• Passage:
* * * *

To: Shane M who wrote (1715)8/1/1999 9:55:00 PM
From: James Clarke  Read Replies (1) | Respond to of 4663
Have to sell a large mutual fund holding of my mother's and just want to slip in into some quality and reasonably valued stocks that she can hold for a while. I'm splitting it roughly equally into these six. I think two of them are Buffett companies and the other four are in the next zip code. In terms of value, forgetting where the market trades, I would say Clayton is a steal, Ambak, Crane and Disney are on the cheap side, and other two are just companies I want her to own that are reasonably valued.

Berkshire Hathaway
Clayton Homes
General Mills

I know, Disney I said just a week ago is a few bucks off. But part of that might be a market call (see recent Value Investing Thread posts). For money I have to invest now, Disney makes more sense at 27 than most any other business of its quality at the current price.

I was convinced today when reading a Buffett book and I found this quote about why Disney is such a great business. Concerning Mickey Mouse - "The nice thing about the mouse is that he doesn't have an agent. You own the mouse. He's yours." What a wonderful business. They can reissue the classics every seven years or so. "Owning Snow White is like owning an oil field. You pump it out and sell it and then it seeps back in again." And then I thought about my own experience. My first baby is due in two weeks and my mother had a whole bunch of my old toys, and a bunch of videos ready for when the baby comes to her house. Virtually all the toys are one of two companies - Mattel or Lego. (I guess I didn't like Hasbro as a kid any more than I like it as an investor.) And the videos are 100% Disney. She already owns Mattel, so now she'll own Disney too.

I think she will be happier with these in ten years than with the mutual fund her broker sold her when I wasn't watching. It charges a 2% expense ratio to own what looks to me like the most popular stocks in the S&P, but somehow trails the index by 3-10% a year. I guess they buy them when they're popular and sell them when they're not - turnover of 130% a year!

Hopefully some food for thought. A few new names.

* * * *

• Information provided:
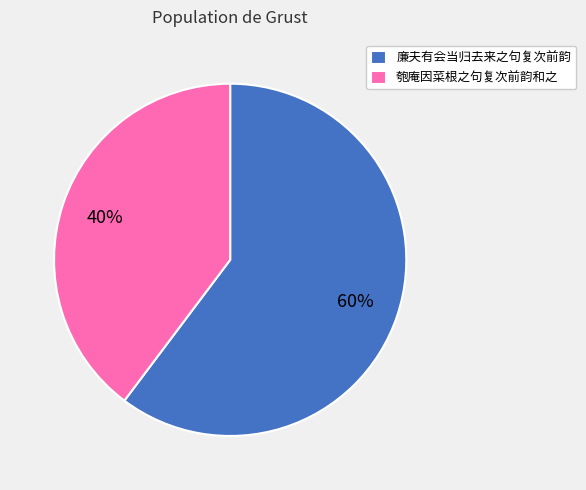

How many slices are in this pie chart?

2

* * * *

• Action item A:
Which companies does the post describe as either a steal or on the cheap side?
• Action item B:
Do these statements agree with the post? (i) The writer's first baby is due in two weeks. (ii) The mutual fund charges a 1% expense ratio. (iii) The writer's mother already owns Disney.
• Action item C:
Reproduce the post from "I know, Disney" to "the current price.".
Answer using only the post.

• Exercise solution A:
Clayton, Ambak, Crane, Disney

• Exercise solution B:
(i) Yes: "My first baby is due in two weeks"
(ii) No: "It charges a 2% expense ratio"
(iii) No: "She already owns Mattel, so now she'll own Disney too."

• Exercise solution C:
I know, Disney I said just a week ago is a few bucks off. But part of that might be a market call (see recent Value Investing Thread posts). For money I have to invest now, Disney makes more sense at 27 than most any other business of its quality at the current price.